Source data section start

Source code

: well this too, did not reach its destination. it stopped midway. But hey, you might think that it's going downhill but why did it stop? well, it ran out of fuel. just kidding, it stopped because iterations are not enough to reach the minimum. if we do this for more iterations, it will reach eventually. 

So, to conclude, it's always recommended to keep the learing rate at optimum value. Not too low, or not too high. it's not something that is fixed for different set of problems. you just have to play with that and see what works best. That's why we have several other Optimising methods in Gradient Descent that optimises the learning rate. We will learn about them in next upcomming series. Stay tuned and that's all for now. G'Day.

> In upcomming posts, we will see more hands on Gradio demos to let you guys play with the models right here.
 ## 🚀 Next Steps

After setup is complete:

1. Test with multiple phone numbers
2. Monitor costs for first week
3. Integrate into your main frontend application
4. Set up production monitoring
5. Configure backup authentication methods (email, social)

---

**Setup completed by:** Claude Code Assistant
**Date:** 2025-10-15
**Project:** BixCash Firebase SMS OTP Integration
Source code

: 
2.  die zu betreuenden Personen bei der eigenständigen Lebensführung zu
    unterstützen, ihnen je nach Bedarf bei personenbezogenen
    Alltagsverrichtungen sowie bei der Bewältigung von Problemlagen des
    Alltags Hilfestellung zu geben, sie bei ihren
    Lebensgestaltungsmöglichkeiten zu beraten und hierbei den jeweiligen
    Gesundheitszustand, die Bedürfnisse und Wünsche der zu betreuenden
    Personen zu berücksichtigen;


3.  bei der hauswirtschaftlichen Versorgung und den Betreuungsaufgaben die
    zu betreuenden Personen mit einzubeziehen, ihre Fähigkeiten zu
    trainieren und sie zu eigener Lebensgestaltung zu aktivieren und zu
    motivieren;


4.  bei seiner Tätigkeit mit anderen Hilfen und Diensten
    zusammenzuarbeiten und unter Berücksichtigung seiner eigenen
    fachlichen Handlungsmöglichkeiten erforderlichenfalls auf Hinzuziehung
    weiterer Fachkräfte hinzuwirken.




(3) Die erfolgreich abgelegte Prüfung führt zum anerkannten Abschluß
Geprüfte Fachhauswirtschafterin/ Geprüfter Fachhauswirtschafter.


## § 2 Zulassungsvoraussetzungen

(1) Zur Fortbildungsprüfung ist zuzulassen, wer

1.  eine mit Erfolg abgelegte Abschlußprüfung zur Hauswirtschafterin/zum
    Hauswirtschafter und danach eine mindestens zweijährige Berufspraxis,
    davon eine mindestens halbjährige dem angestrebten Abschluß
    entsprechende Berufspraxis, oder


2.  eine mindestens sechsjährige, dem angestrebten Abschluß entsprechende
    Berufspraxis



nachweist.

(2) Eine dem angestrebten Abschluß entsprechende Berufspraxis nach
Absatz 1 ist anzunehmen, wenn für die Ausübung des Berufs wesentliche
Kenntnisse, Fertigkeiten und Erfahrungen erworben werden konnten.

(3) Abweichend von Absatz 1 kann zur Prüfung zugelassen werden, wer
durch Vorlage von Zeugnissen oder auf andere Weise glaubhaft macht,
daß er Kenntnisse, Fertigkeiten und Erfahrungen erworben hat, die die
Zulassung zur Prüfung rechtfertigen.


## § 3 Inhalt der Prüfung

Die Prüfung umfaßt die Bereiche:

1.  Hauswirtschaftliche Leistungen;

Source data section end

> **Work item**:
Your answer should be an exact transcription of the data above.

> **Solution below**:
Source code

: well this too, did not reach its destination. it stopped midway. But hey, you might think that it's going downhill but why did it stop? well, it ran out of fuel. just kidding, it stopped because iterations are not enough to reach the minimum. if we do this for more iterations, it will reach eventually. 

So, to conclude, it's always recommended to keep the learing rate at optimum value. Not too low, or not too high. it's not something that is fixed for different set of problems. you just have to play with that and see what works best. That's why we have several other Optimising methods in Gradient Descent that optimises the learning rate. We will learn about them in next upcomming series. Stay tuned and that's all for now. G'Day.

> In upcomming posts, we will see more hands on Gradio demos to let you guys play with the models right here.
 ## 🚀 Next Steps

After setup is complete:

1. Test with multiple phone numbers
2. Monitor costs for first week
3. Integrate into your main frontend application
4. Set up production monitoring
5. Configure backup authentication methods (email, social)

---

**Setup completed by:** Claude Code Assistant
**Date:** 2025-10-15
**Project:** BixCash Firebase SMS OTP Integration
Source code

: 
2.  die zu betreuenden Personen bei der eigenständigen Lebensführung zu
    unterstützen, ihnen je nach Bedarf bei personenbezogenen
    Alltagsverrichtungen sowie bei der Bewältigung von Problemlagen des
    Alltags Hilfestellung zu geben, sie bei ihren
    Lebensgestaltungsmöglichkeiten zu beraten und hierbei den jeweiligen
    Gesundheitszustand, die Bedürfnisse und Wünsche der zu betreuenden
    Personen zu berücksichtigen;


3.  bei der hauswirtschaftlichen Versorgung und den Betreuungsaufgaben die
    zu betreuenden Personen mit einzubeziehen, ihre Fähigkeiten zu
    trainieren und sie zu eigener Lebensgestaltung zu aktivieren und zu
    motivieren;


4.  bei seiner Tätigkeit mit anderen Hilfen und Diensten
    zusammenzuarbeiten und unter Berücksichtigung seiner eigenen
    fachlichen Handlungsmöglichkeiten erforderlichenfalls auf Hinzuziehung
    weiterer Fachkräfte hinzuwirken.




(3) Die erfolgreich abgelegte Prüfung führt zum anerkannten Abschluß
Geprüfte Fachhauswirtschafterin/ Geprüfter Fachhauswirtschafter.


## § 2 Zulassungsvoraussetzungen

(1) Zur Fortbildungsprüfung ist zuzulassen, wer

1.  eine mit Erfolg abgelegte Abschlußprüfung zur Hauswirtschafterin/zum
    Hauswirtschafter und danach eine mindestens zweijährige Berufspraxis,
    davon eine mindestens halbjährige dem angestrebten Abschluß
    entsprechende Berufspraxis, oder


2.  eine mindestens sechsjährige, dem angestrebten Abschluß entsprechende
    Berufspraxis



nachweist.

(2) Eine dem angestrebten Abschluß entsprechende Berufspraxis nach
Absatz 1 ist anzunehmen, wenn für die Ausübung des Berufs wesentliche
Kenntnisse, Fertigkeiten und Erfahrungen erworben werden konnten.

(3) Abweichend von Absatz 1 kann zur Prüfung zugelassen werden, wer
durch Vorlage von Zeugnissen oder auf andere Weise glaubhaft macht,
daß er Kenntnisse, Fertigkeiten und Erfahrungen erworben hat, die die
Zulassung zur Prüfung rechtfertigen.


## § 3 Inhalt der Prüfung

Die Prüfung umfaßt die Bereiche:

1.  Hauswirtschaftliche Leistungen;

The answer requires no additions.